Segment Start: Task data

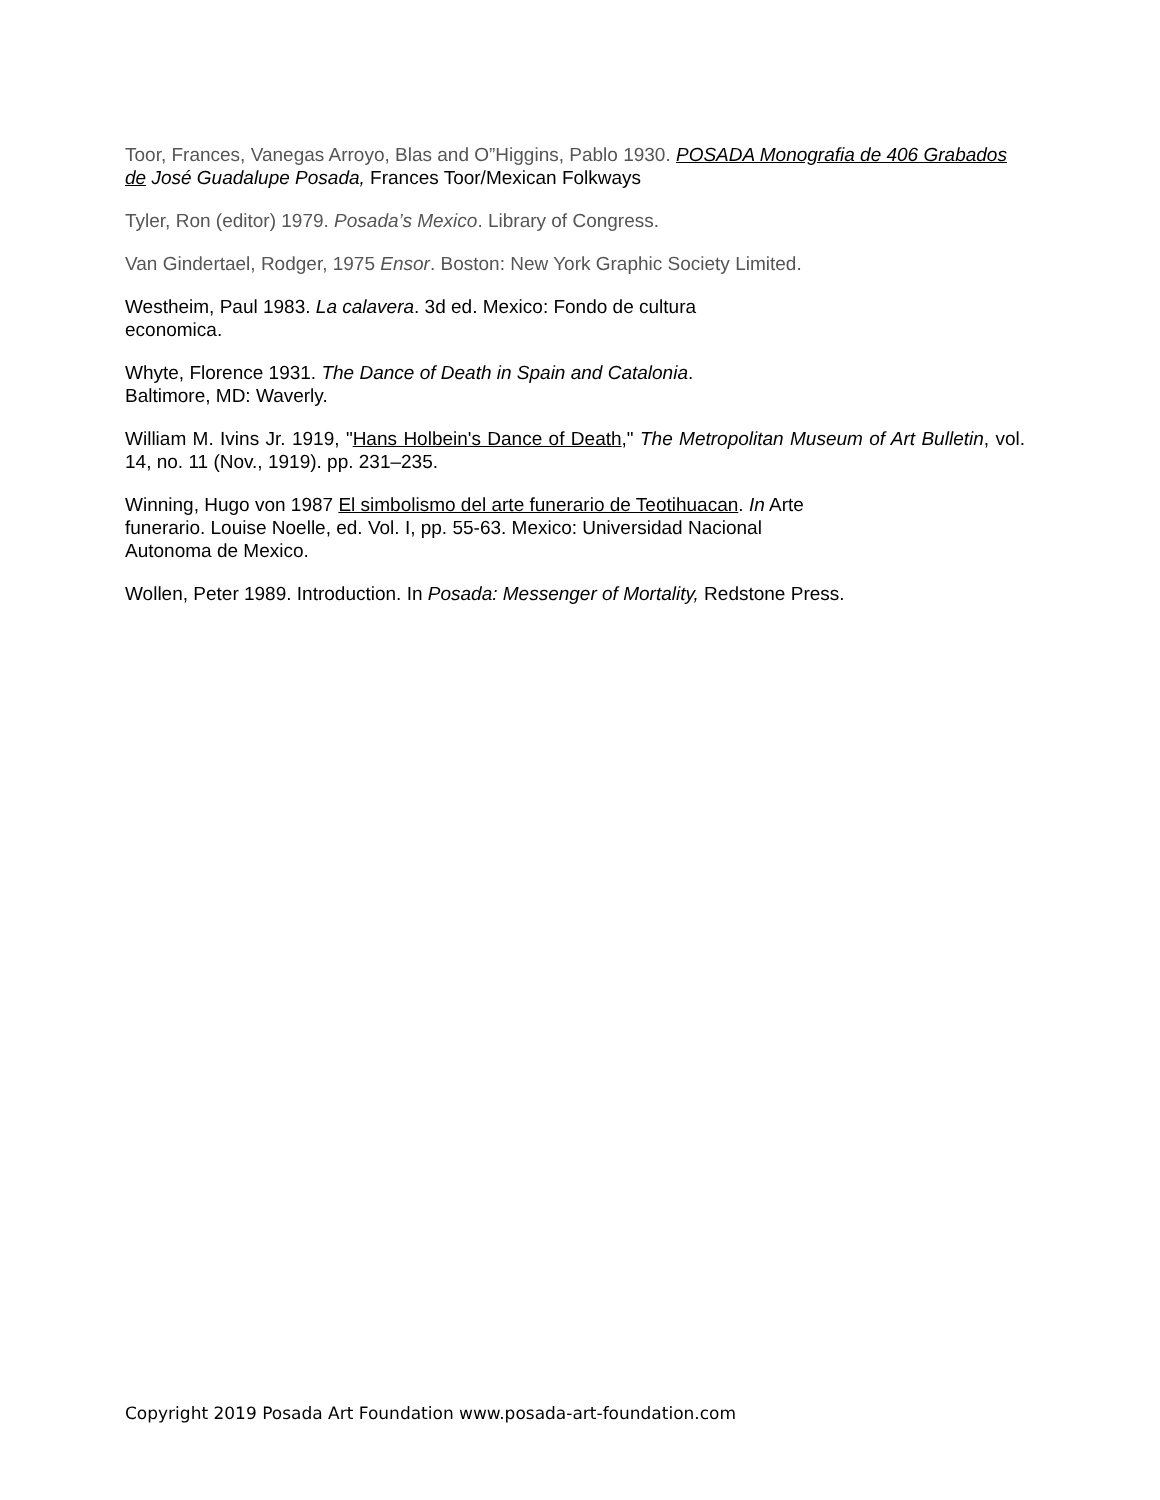Toor, Frances, Vanegas Arroyo, Blas and O”Higgins, Pablo 1930. POSADA Monografia de 406 Grabados de José Guadalupe Posada, Frances Toor/Mexican Folkways
Tyler, Ron (editor) 1979. Posada’s Mexico. Library of Congress.
Van Gindertael, Rodger, 1975 Ensor. Boston: New York Graphic Society Limited.
Westheim, Paul 1983. La calavera. 3d ed. Mexico: Fondo de cultura
economica.
Whyte, Florence 1931. The Dance of Death in Spain and Catalonia.
Baltimore, MD: Waverly.
William M. Ivins Jr. 1919, "Hans Holbein's Dance of Death," The Metropolitan Museum of Art Bulletin, vol. 14, no. 11 (Nov., 1919). pp. 231–235.
Winning, Hugo von 1987 El simbolismo del arte funerario de Teotihuacan. In Arte
funerario. Louise Noelle, ed. Vol. I, pp. 55-63. Mexico: Universidad Nacional
Autonoma de Mexico.
Wollen, Peter 1989. Introduction. In Posada: Messenger of Mortality, Redstone Press.
Copyright 2019 Posada Art Foundation www.posada-art-foundation.com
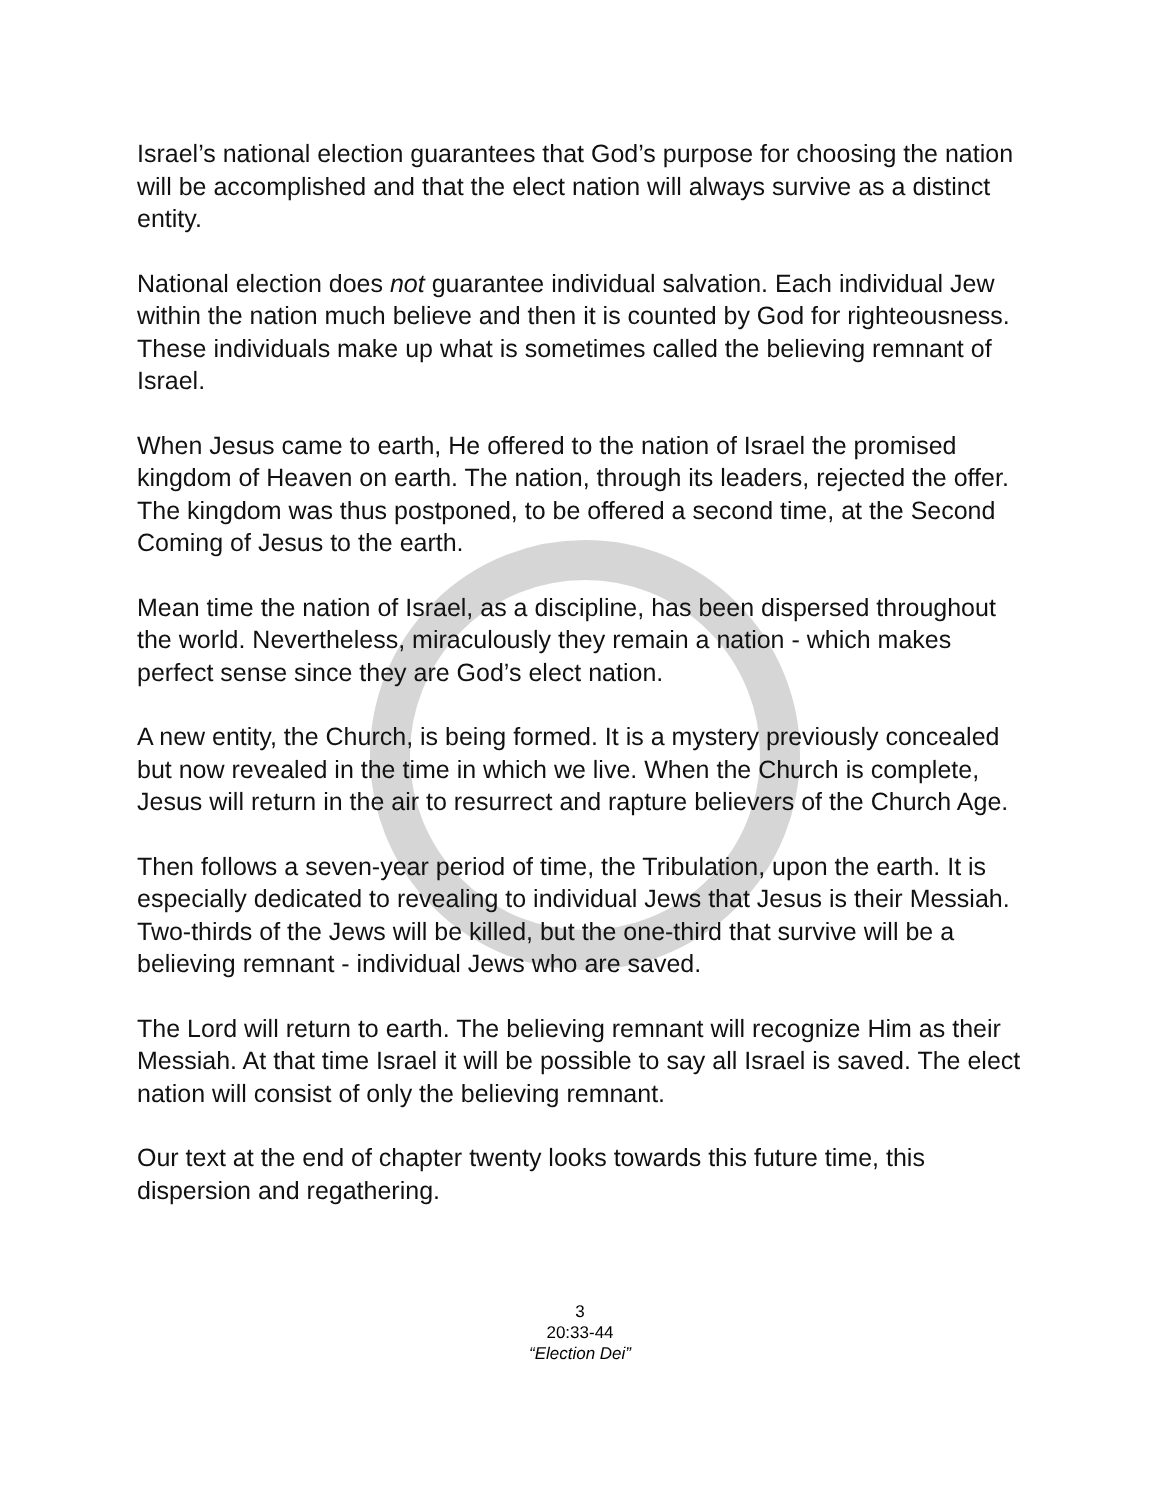Israel’s national election guarantees that God’s purpose for choosing the nation will be accomplished and that the elect nation will always survive as a distinct entity.
National election does not guarantee individual salvation. Each individual Jew within the nation much believe and then it is counted by God for righteousness. These individuals make up what is sometimes called the believing remnant of Israel.
When Jesus came to earth, He offered to the nation of Israel the promised kingdom of Heaven on earth. The nation, through its leaders, rejected the offer. The kingdom was thus postponed, to be offered a second time, at the Second Coming of Jesus to the earth.
Mean time the nation of Israel, as a discipline, has been dispersed throughout the world. Nevertheless, miraculously they remain a nation - which makes perfect sense since they are God’s elect nation.
A new entity, the Church, is being formed. It is a mystery previously concealed but now revealed in the time in which we live. When the Church is complete, Jesus will return in the air to resurrect and rapture believers of the Church Age.
Then follows a seven-year period of time, the Tribulation, upon the earth. It is especially dedicated to revealing to individual Jews that Jesus is their Messiah. Two-thirds of the Jews will be killed, but the one-third that survive will be a believing remnant - individual Jews who are saved.
The Lord will return to earth. The believing remnant will recognize Him as their Messiah. At that time Israel it will be possible to say all Israel is saved. The elect nation will consist of only the believing remnant.
Our text at the end of chapter twenty looks towards this future time, this dispersion and regathering.
3
20:33-44
“Election Dei”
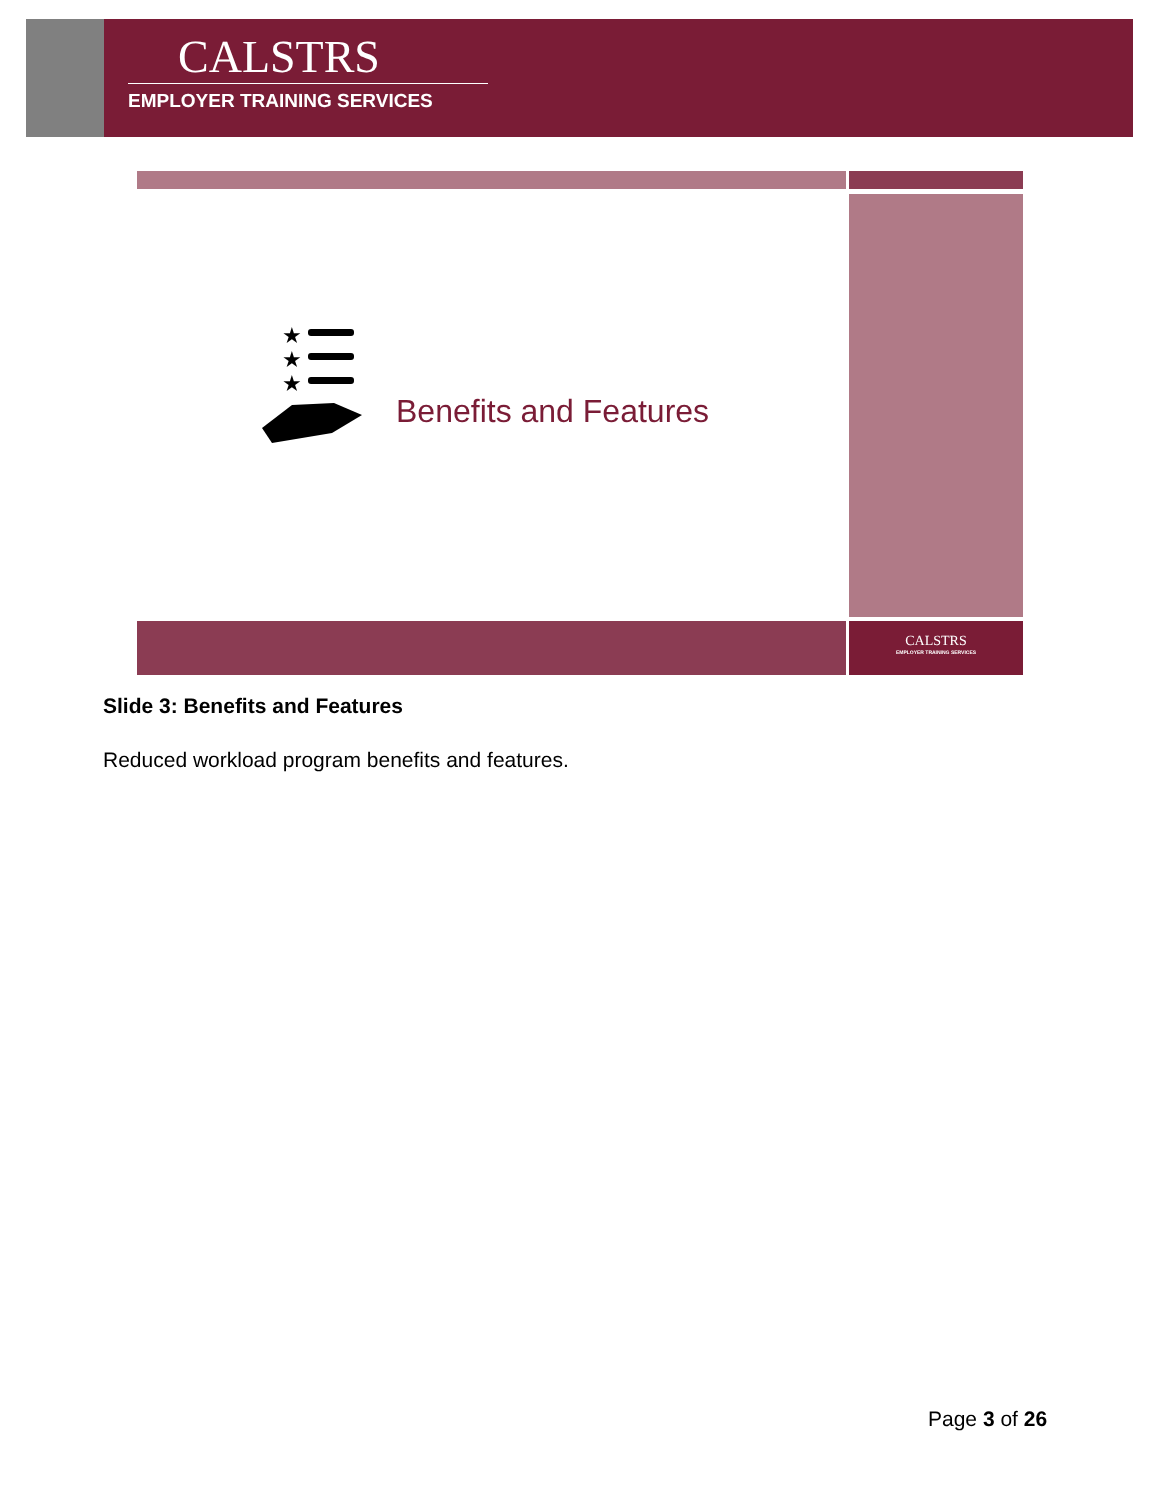CALSTRS
EMPLOYER TRAINING SERVICES
★
★
★
Benefits and Features
CALSTRS
EMPLOYER TRAINING SERVICES
Slide 3: Benefits and Features
Reduced workload program benefits and features.
Page 3 of 26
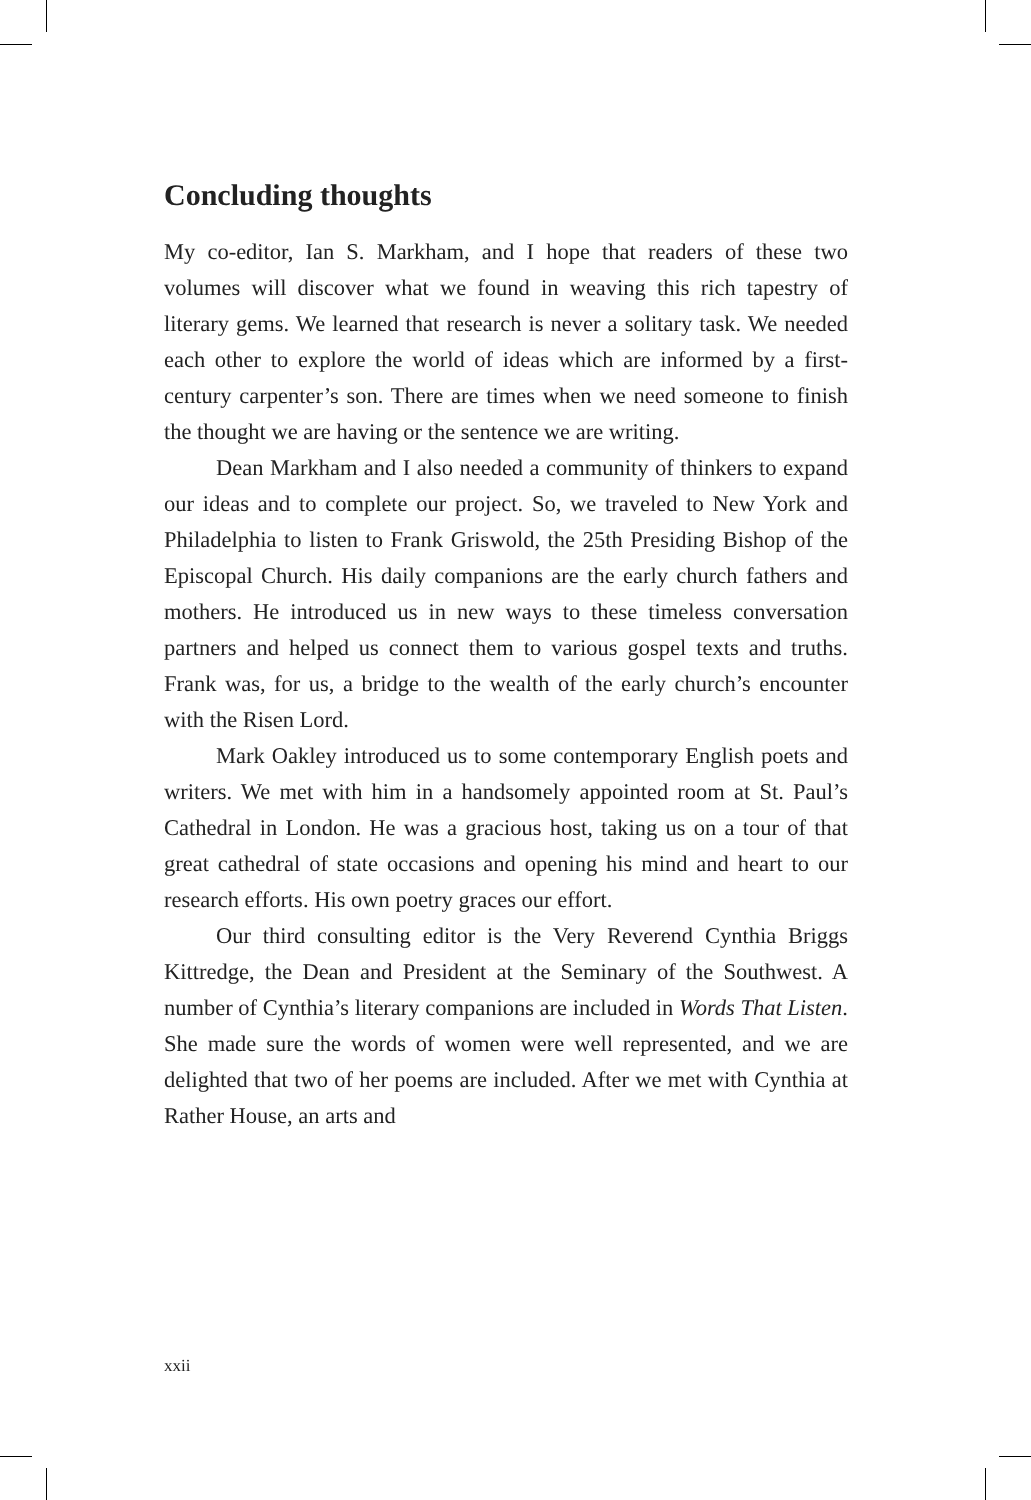Concluding thoughts
My co-editor, Ian S. Markham, and I hope that readers of these two volumes will discover what we found in weaving this rich tapestry of literary gems. We learned that research is never a solitary task. We needed each other to explore the world of ideas which are informed by a first-century carpenter’s son. There are times when we need someone to finish the thought we are having or the sentence we are writing.
Dean Markham and I also needed a community of thinkers to expand our ideas and to complete our project. So, we traveled to New York and Philadelphia to listen to Frank Griswold, the 25th Presiding Bishop of the Episcopal Church. His daily companions are the early church fathers and mothers. He introduced us in new ways to these timeless conversation partners and helped us connect them to various gospel texts and truths. Frank was, for us, a bridge to the wealth of the early church’s encounter with the Risen Lord.
Mark Oakley introduced us to some contemporary English poets and writers. We met with him in a handsomely appointed room at St. Paul’s Cathedral in London. He was a gracious host, taking us on a tour of that great cathedral of state occasions and opening his mind and heart to our research efforts. His own poetry graces our effort.
Our third consulting editor is the Very Reverend Cynthia Briggs Kittredge, the Dean and President at the Seminary of the Southwest. A number of Cynthia’s literary companions are included in Words That Listen. She made sure the words of women were well represented, and we are delighted that two of her poems are included. After we met with Cynthia at Rather House, an arts and
xxii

Segment End: Task data

● Problem statement
Find all lines holding the word "this" in the records above and copy them.

● Written solution
Our text at the end of chapter twenty looks towards this future time, this dispersion and regathering.
My co-editor, Ian S. Markham, and I hope that readers of these two volumes will discover what we found in weaving this rich tapestry of literary gems. We learned that research is never a solitary task. We needed each other to explore the world of ideas which are informed by a first-century carpenter’s son. There are times when we need someone to finish the thought we are having or the sentence we are writing.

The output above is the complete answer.